Domain knowledge is great and I think 30 years ago this was much more true. These days I think most software has so many mind melting inefficiencies that there is an avalanche of fat waiting to be shaken loose.
Even without nonsense O(n^2) accidentally lurking or huge amounts of time going to granular operations depending on something external that has a large latency, there are still usually gratuitous memory allocations and of course pointer chasing.
Taking out allocations from inner loops can easily be a 7x speedup. Taking out pointer chasing, linked lists, virtual pointers etc. and just looping through an array of structs can be another 25x for the areas that use them.
From there it's off to SIMD and multi-threading but I don't expect that from most software.
Interestingly, none of these rely on programming directly in assembly.
It is a good point that software has a lot of fat these days, therefore optimization is an easier task (because it's done much more rarely). Windows 98, for however many bugs it had, was so much more responsive.
Low level optimization (assembly) is mostly only useful with algorithms which have instruction level parallelism. Modern compilers are incredibly good at optimizing serial algorithms.
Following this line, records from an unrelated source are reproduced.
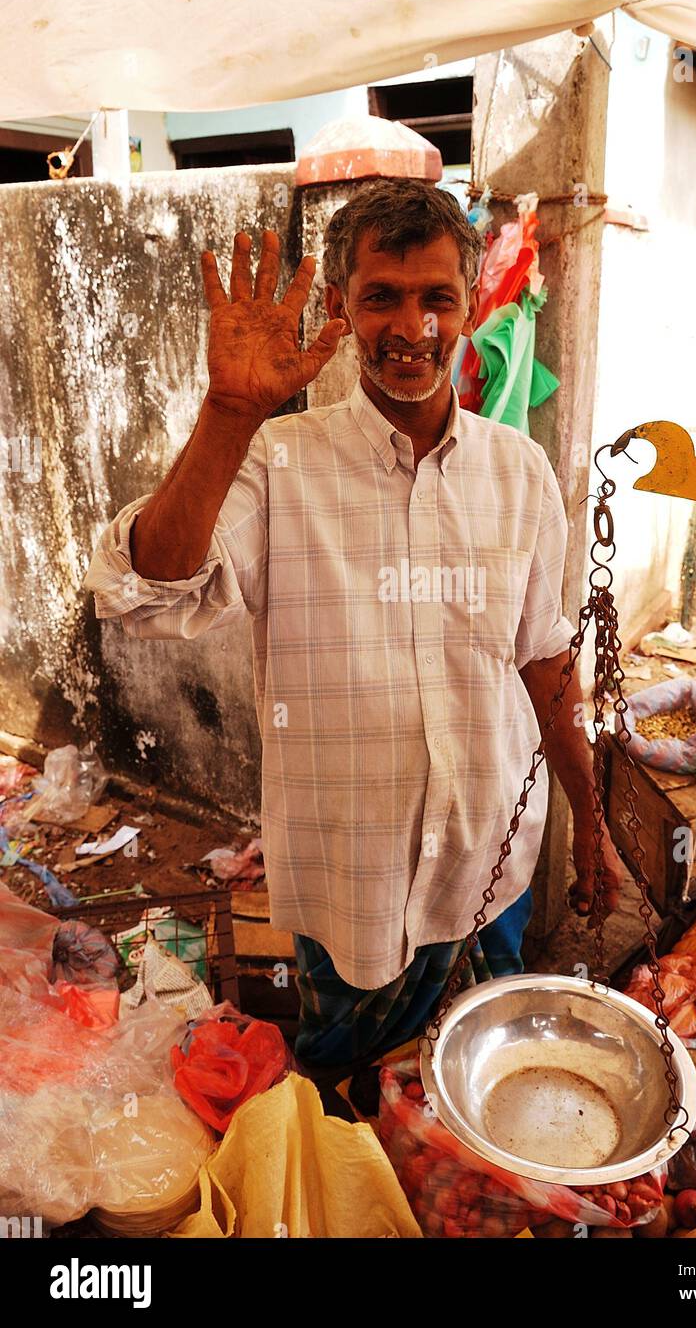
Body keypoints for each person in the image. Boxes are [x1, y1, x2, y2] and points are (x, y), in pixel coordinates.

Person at [84, 178, 622, 1068]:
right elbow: (144, 592)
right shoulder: (275, 462)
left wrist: (589, 820)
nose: (411, 326)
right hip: (351, 886)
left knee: (482, 1083)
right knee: (348, 1085)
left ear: (472, 304)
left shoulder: (520, 472)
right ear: (339, 308)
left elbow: (545, 659)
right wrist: (228, 413)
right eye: (382, 297)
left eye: (436, 297)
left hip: (491, 863)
Making use of compile time branch reduction can be massive. For example template parameters which are evaluated at compile time skipping lots of work at runtime.
I tried recently to optimise a loop looking for a value in a small array of short integers (8 elements), not so easy, there are so many choices: tight loop (a priori not an optimal choice but use only one instruction cache line), unrolled loop, using cmovs, SIMD?
And in programs that had never been optimized it's usually very easy to fire up the profiler and find some obviously terrible things. Like reinitializing in a tight loop some expensive object that can easily be a singleton (or at least a thread local object). I've once spent a month on a decent piece of code and brought down the CPU cost by literally 100x (nobody had optimized the code before).
Also, always, first create a reliable framework for measuring progress (cpu instruction retired counters in Intel CPUs are very good and don't need a lot of execution repetitions to bring the p-values low), and only then start optimizing.
Low-level, hardcore optimization rarely pays out (not never, but rarely).